Mengingat hal ini membuat saya merinding dan diliputi ketidakpercayaan terhadap nasib kita sebagai sebuah negara. Bagaimana kita bisa mencapai hal ini? Tapi itu cerita lain.

Beri nama binatang itu

Bello mungkin orang pertama di negara itu yang menyebut Duterte seorang fasis. Pada bulan Agustus 2016, ia mengeluarkan kata “f” yang membuatnya dikritik oleh para akademisi dan bahkan aktivis. Dia ditulis dalam Rappler pada bulan Januari 2017: “Ada keengganan yang dapat dimengerti untuk menggunakan istilah ‘fasis’, tentu saja karena kata tersebut diterapkan secara longgar pada semua jenis gerakan dan pemimpin yang menyimpang dari praktik demokrasi liberal.”

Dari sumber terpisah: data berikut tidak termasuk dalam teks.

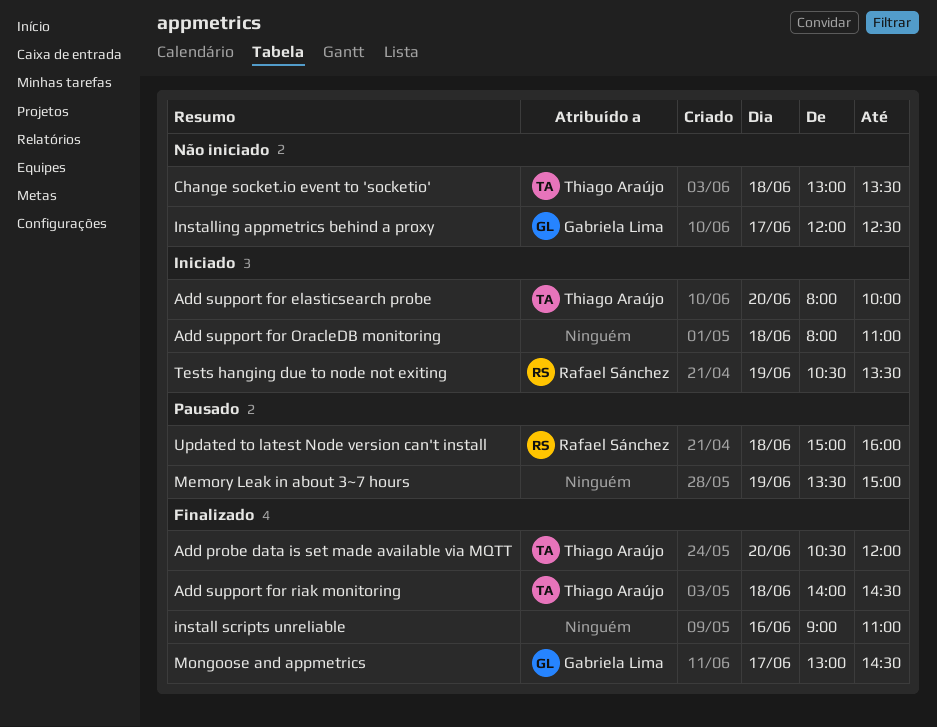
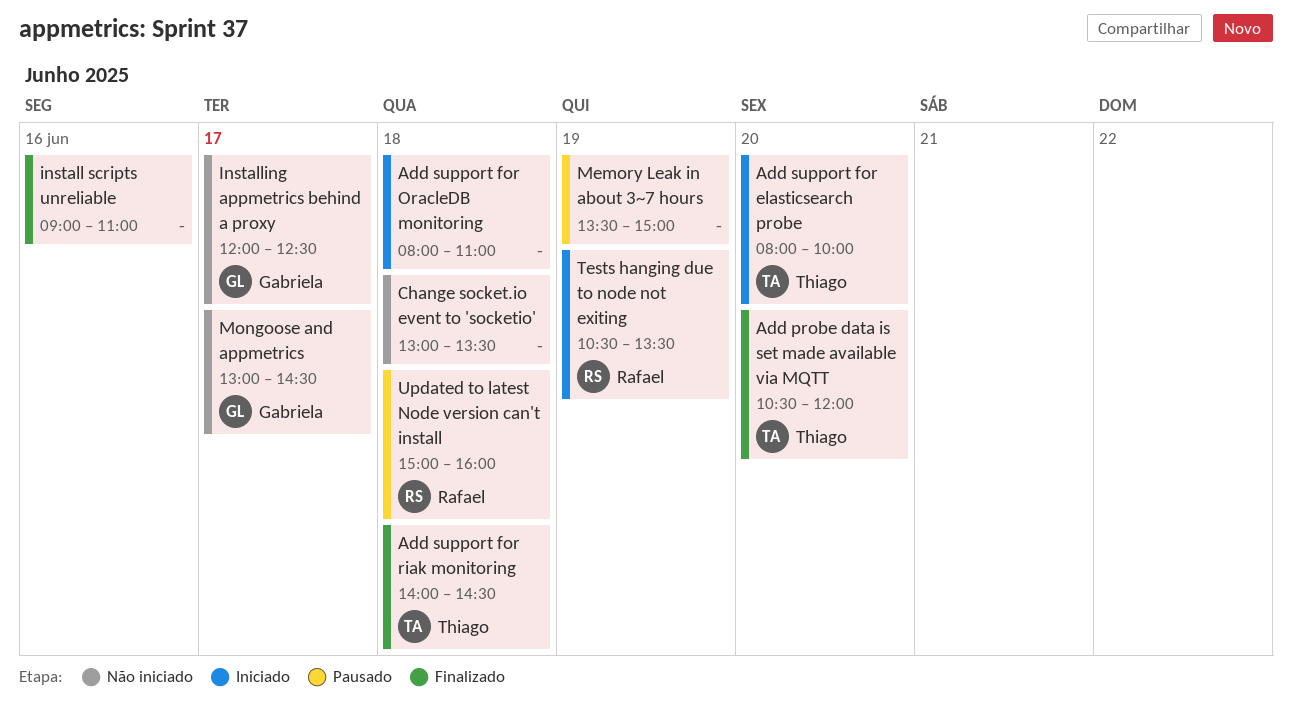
Change socket.io event to 'socketio', owner: Thiago Araújo -> none
Mongoose and appmetrics, status: Finalizado -> Não iniciado

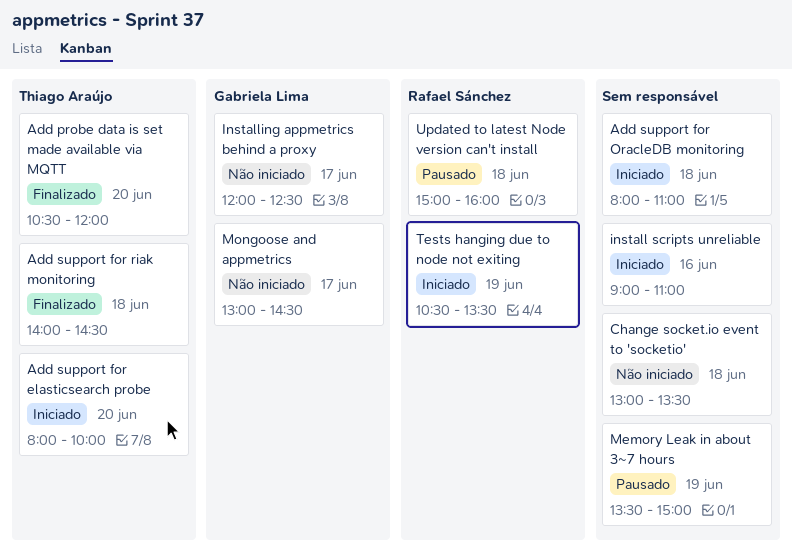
install scripts unreliable, status: Finalizado -> Iniciado

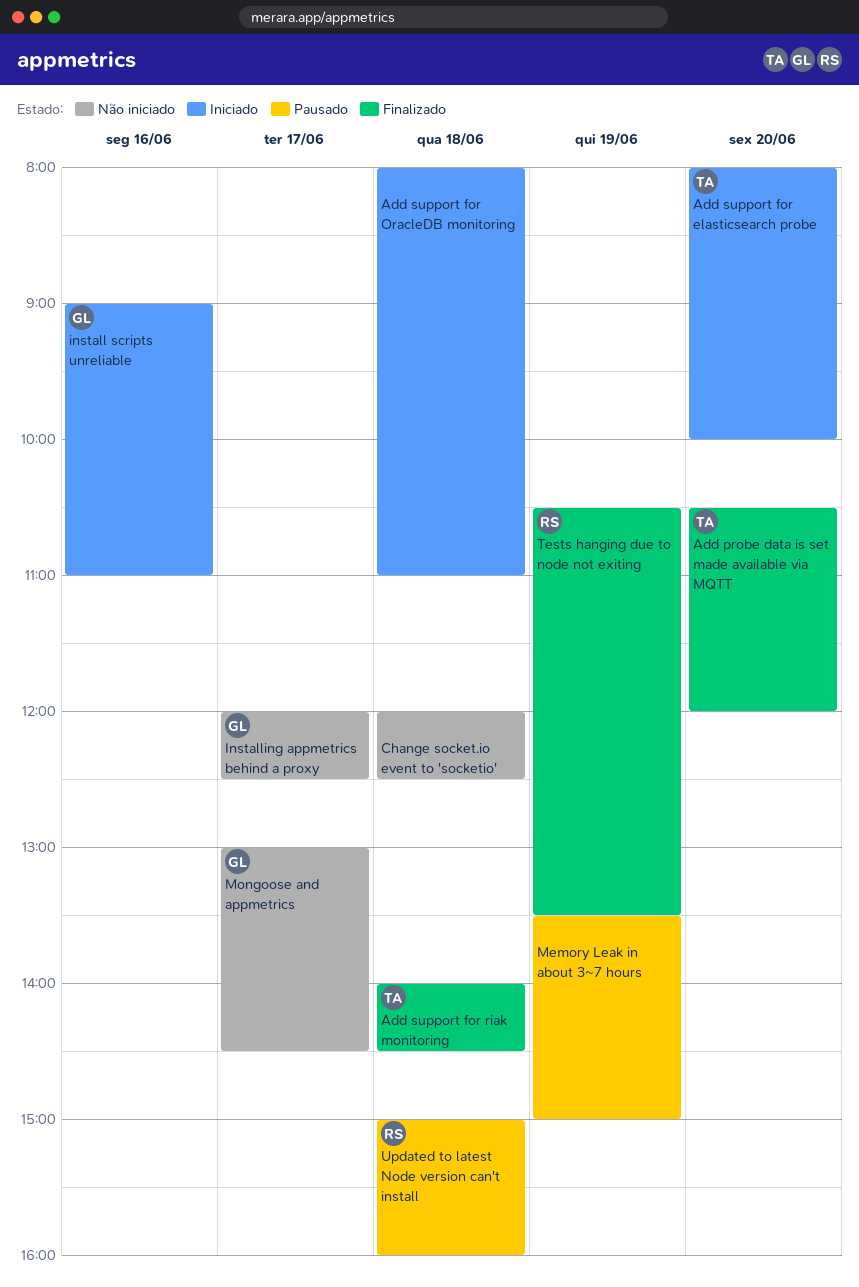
Change socket.io event to 'socketio', begins: 13:00 -> 12:00
Change socket.io event to 'socketio', ends: 13:30 -> 12:30
install scripts unreliable, owner: none -> Gabriela Lima
Tests hanging due to node not exiting, status: Iniciado -> Finalizado

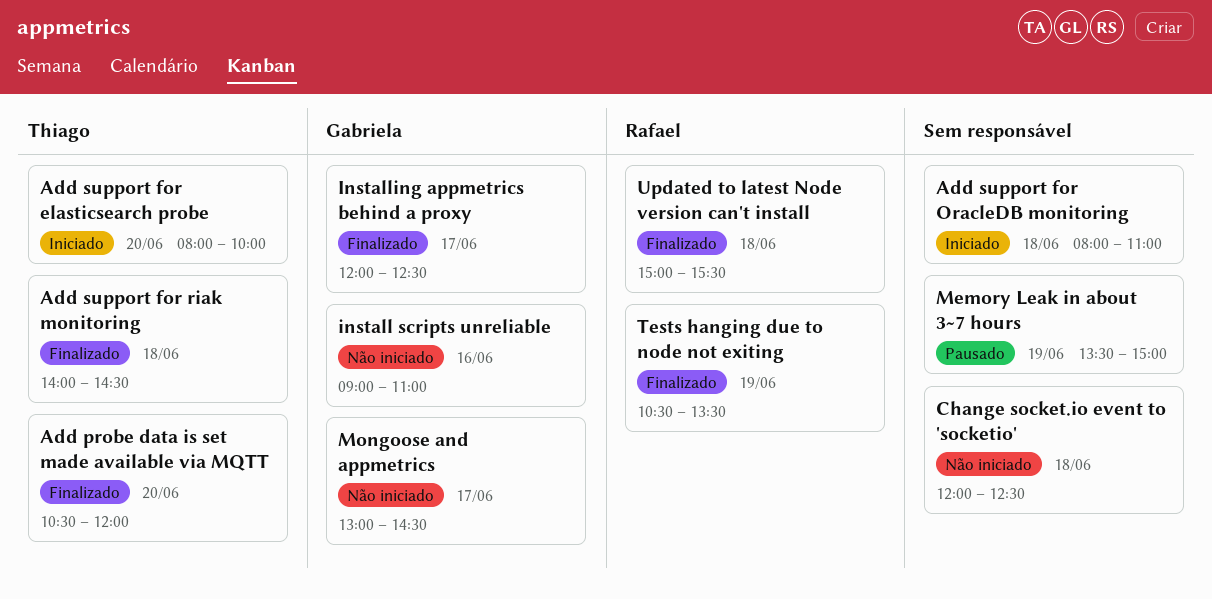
install scripts unreliable, status: Iniciado -> Não iniciado
Installing appmetrics behind a proxy, status: Não iniciado -> Finalizado
Updated to latest Node version can't install, status: Pausado -> Finalizado
Updated to latest Node version can't install, ends: 16:00 -> 15:30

Bello mendesak kita untuk menamai hewan itu dengan namanya. Sejarah kontemporer memberikan pencerahan bagi kita. “Ketika Donald Trump terpilih… para pembuat opini terkejut. Namun sebagian besar memperkirakan bahwa kantor tersebut akan mengubah bintang reality televisi yang tidak dapat diprediksi ini menjadi presiden yang tepat, yang menghormati adat dan tradisi demokrasi tertua di dunia,” tulis Bello.

Kita tahu bagaimana empat tahun masa kepresidenan Trump telah membawa AS ke ujung tanduk. Bagi kami, kami hidup dengan presiden yang menyembunyikan kekerasan.

Saya berbicara dengan Bello untuk mengumpulkan lebih banyak pemikirannya tentang Duterte dan fasisme serta bagaimana presiden kita dibandingkan dengan negara-negara tetangga kita di Asia Tenggara, khususnya para pemimpin militer Thailand dan Myanmar. Wawancara kami juga membahas apa yang dapat dilakukan kekuatan demokrasi di negara ini untuk menghindari Duterte lagi. Tonton wawancaranya di sini:


Kesimpulan utama saya adalah: Tanda-tanda bahaya fasisme muncul pada awal pemerintahan Duterte. Namun kita menghindari kata “f” karena Duterte berhasil meraih kekuasaan melalui pemilu yang demokratis, sebuah proses yang memberinya legitimasi, termasuk melakukan tindakan kekerasan terhadap sektor-sektor masyarakat kita dan supremasi hak untuk membuang.